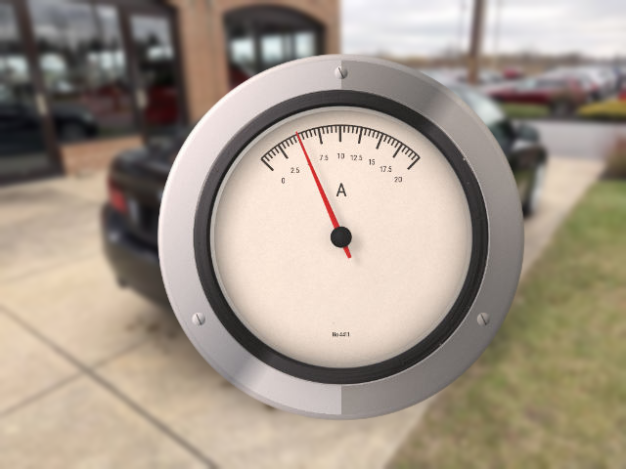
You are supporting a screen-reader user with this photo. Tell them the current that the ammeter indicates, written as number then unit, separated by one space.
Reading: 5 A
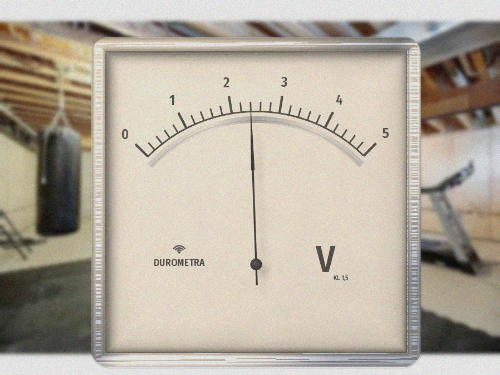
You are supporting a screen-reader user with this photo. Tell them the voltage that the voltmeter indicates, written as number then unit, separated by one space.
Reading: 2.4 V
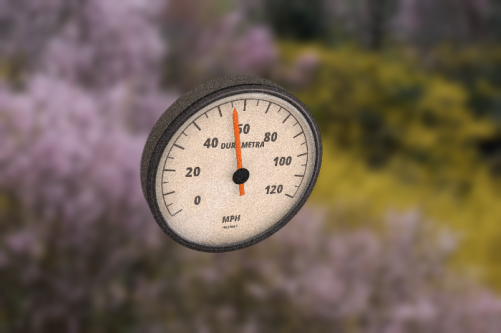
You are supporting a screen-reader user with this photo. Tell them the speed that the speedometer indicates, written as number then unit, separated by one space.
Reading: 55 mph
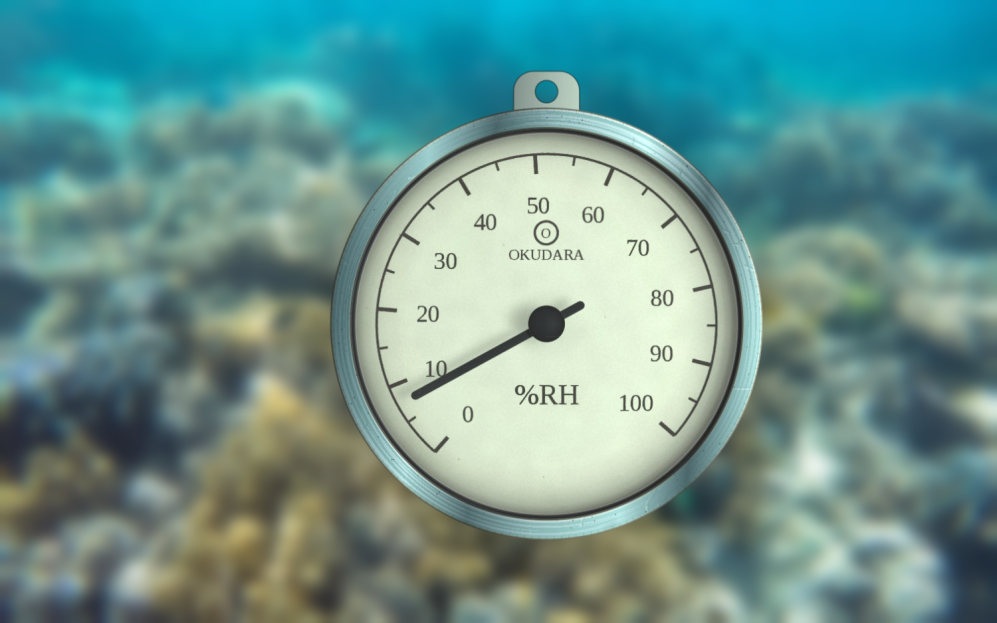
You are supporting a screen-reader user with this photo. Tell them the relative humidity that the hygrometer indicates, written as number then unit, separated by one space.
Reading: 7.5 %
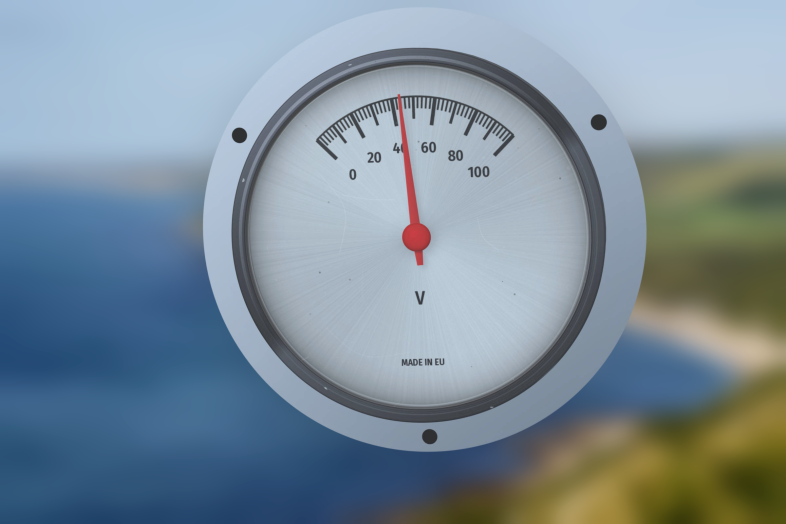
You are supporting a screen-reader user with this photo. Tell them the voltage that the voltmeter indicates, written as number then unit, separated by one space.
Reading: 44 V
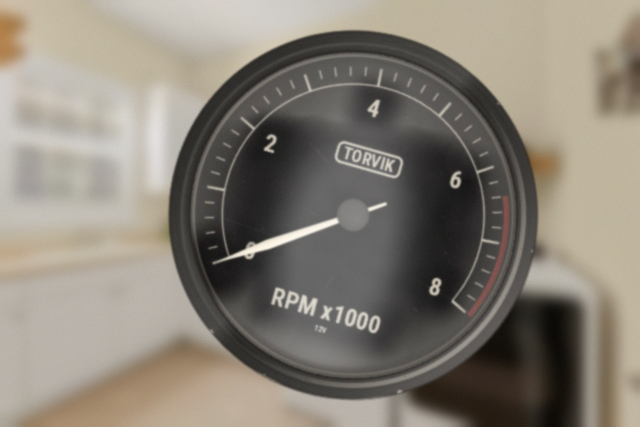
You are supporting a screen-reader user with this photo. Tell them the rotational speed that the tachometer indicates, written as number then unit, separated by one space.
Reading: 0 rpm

--

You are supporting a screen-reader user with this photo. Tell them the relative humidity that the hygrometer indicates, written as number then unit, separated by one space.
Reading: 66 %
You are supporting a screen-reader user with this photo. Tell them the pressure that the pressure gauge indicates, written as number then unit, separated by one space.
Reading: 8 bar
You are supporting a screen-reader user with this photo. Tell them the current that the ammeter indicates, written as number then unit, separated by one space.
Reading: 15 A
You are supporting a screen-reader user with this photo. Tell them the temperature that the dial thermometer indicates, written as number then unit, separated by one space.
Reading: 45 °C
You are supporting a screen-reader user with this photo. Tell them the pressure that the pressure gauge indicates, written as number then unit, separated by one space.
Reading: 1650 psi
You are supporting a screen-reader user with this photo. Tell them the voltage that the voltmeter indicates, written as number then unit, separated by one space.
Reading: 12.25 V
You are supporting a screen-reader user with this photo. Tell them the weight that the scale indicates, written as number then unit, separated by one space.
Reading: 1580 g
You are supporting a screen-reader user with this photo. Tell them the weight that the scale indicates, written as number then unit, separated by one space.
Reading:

--

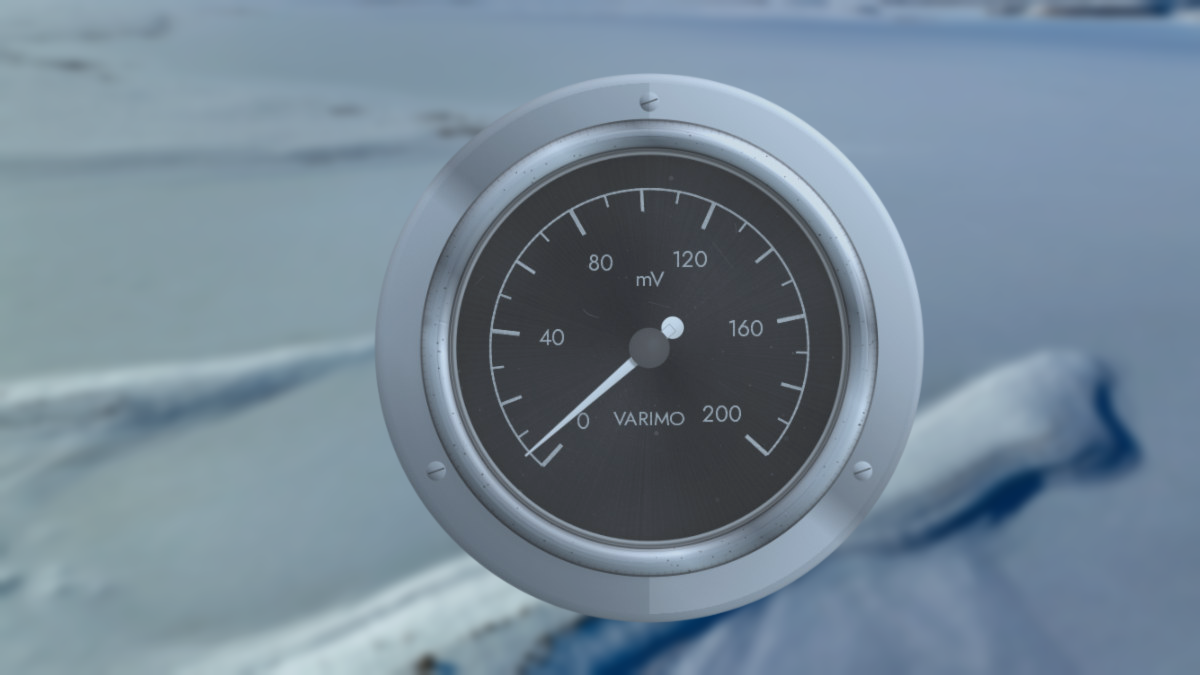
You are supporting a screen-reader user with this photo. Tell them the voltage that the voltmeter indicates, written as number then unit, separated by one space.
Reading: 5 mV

**ABOUT THIS EXERCISE:** Report how many lines in the listing above contain the string "speed". Case matters, and the reply should be the number alone.

**REPLY:** 2